Garralde hizo una pausa durante la cual extrajo una pequeña pastilla de una cajita de plata que guardaba en el bolsillo del pantalón y la tragó sin ayuda de líquido. Perdomo observó que la mujer tenía una nuez muy marcada, como los hombres, y pudo ver con aprensión como ésta se movía de arriba abajo al deglutir la pastilla.
—Los análisis nunca están de más —continuó ella—, pero a un músico de la talla de Ane no le hacía falta que nadie le dijera que su violín era extraordinario.
—¿Quiere decir que se puede saber si un violín es un Strad sin ayuda de un experto? ¿De qué manera?

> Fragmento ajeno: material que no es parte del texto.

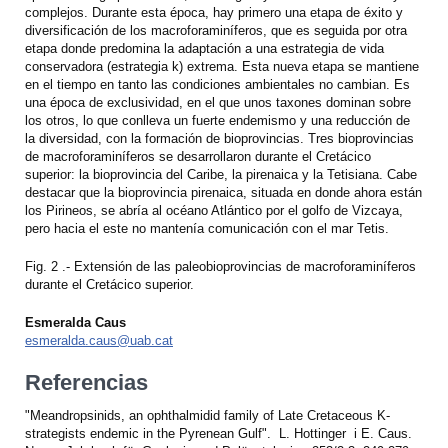
complejos. Durante esta época, hay primero una etapa de éxito y
diversificación de los macroforaminíferos, que es seguida por otra
etapa donde predomina la adaptación a una estrategia de vida
conservadora (estrategia k) extrema. Esta nueva etapa se mantiene
en el tiempo en tanto las condiciones ambientales no cambian. Es
una época de exclusividad, en el que unos taxones dominan sobre
los otros, lo que conlleva un fuerte endemismo y una reducción de
la diversidad, con la formación de bioprovincias. Tres bioprovincias
de macroforaminíferos se desarrollaron durante el Cretácico
superior: la bioprovincia del Caribe, la pirenaica y la Tetisiana. Cabe
destacar que la bioprovincia pirenaica, situada en donde ahora están
los Pirineos, se abría al océano Atlántico por el golfo de Vizcaya,
pero hacia el este no mantenía comunicación con el mar Tetis.
Fig. 2 .- Extensión de las paleobioprovincias de macroforaminíferos
durante el Cretácico superior.
Esmeralda Caus
esmeralda.caus@uab.cat
Referencias
"Meandropsinids, an ophthalmidid family of Late Cretaceous K-
strategists endemic in the Pyrenean Gulf". L. Hottinger i E. Caus.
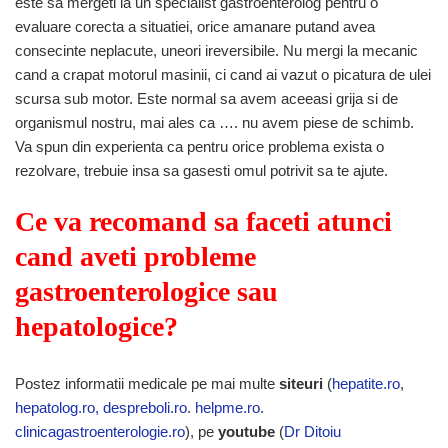
este sa mergeti la un specialist gastroenterolog pentru o
evaluare corecta a situatiei, orice amanare putand avea
consecinte neplacute, uneori ireversibile. Nu mergi la mecanic
cand a crapat motorul masinii, ci cand ai vazut o picatura de ulei
scursa sub motor. Este normal sa avem aceeasi grija si de
organismul nostru, mai ales ca …. nu avem piese de schimb.
Va spun din experienta ca pentru orice problema exista o
rezolvare, trebuie insa sa gasesti omul potrivit sa te ajute.
Ce va recomand sa faceti atunci
cand aveti probleme
gastroenterologice sau
hepatologice?
Postez informatii medicale pe mai multe
siteuri
(
hepatite.ro
,
hepatolog.ro,
despreboli.ro
.
helpme.ro
.
clinicagastroenterologie.ro
), pe
youtube
(
Dr Ditoiu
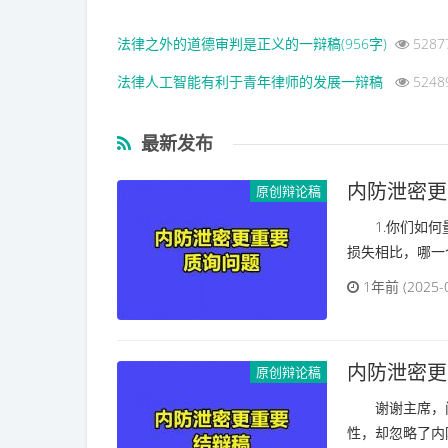
法律之外的道德审判是正义的一辩稿(956字)
5287
法律人工智能有利于青年律师的发展一辩稿
5248
最新发布
内防泄密更
原创辩论稿
1.你们如何量
损失相比，哪一
1年前 (2025-
内防泄密更
原创辩论稿
谢谢主席，问
性，却忽略了内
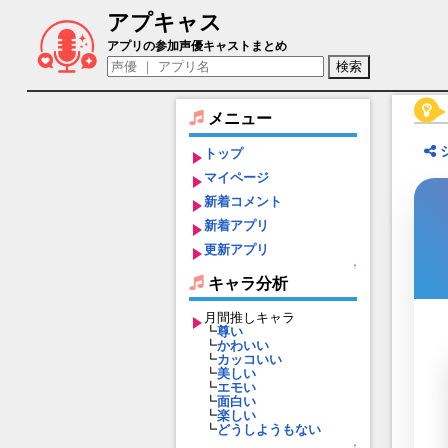
アプキャス
御手杵（声優：浜田賢二)【刀剣乱舞-ONLINE
アプリの参加声優キャストまとめ
メニュー
トップ
マイページ
新着コメント
新着アプリ
更新アプリ
↑
キャラ分析
月間推しキャラ
┗
尊い
┗
かわいい
┗
カッコいい
┗
美しい
┗
エモい
┗
面白い
┗
楽しい
┗
どうしようもない
↑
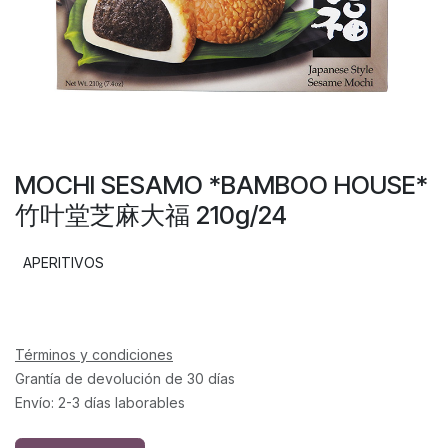
MOCHI SESAMO *BAMBOO HOUSE*
竹叶堂芝麻大福 210g/24
APERITIVOS
Términos y condiciones
Grantía de devolución de 30 días
Envío: 2-3 días laborables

—Ah, inspector —exclamó Garralde como si la supina ignorancia del policía en estos temas no le inspirara desprecio sino lástima—. Para eso hay que ser músico y haber tocado antes un Stradivarius, para comparar. Un Strad es una auténtica alhaja musical para un virtuoso, responde como un purasangre a la más mínima presión del arco, con el añadido de que uno siente en todo momento que
el
animal
es dócil y nunca le va a tirar a uno al suelo como haría un caballo salvaje. Ane siempre decía que jamás tenía que forzar el sonido de su Strad por grande que fuera el auditorio y que siempre disponía de una reserva inextinguible de potencia cuando necesitaba echar mano de ella. No sé si la metáfora del purasangre es la más acertada, o cabría mejor hablar de un superdeportivo, capaz de responder en fracciones de segundo a la menor presión del pie del conductor.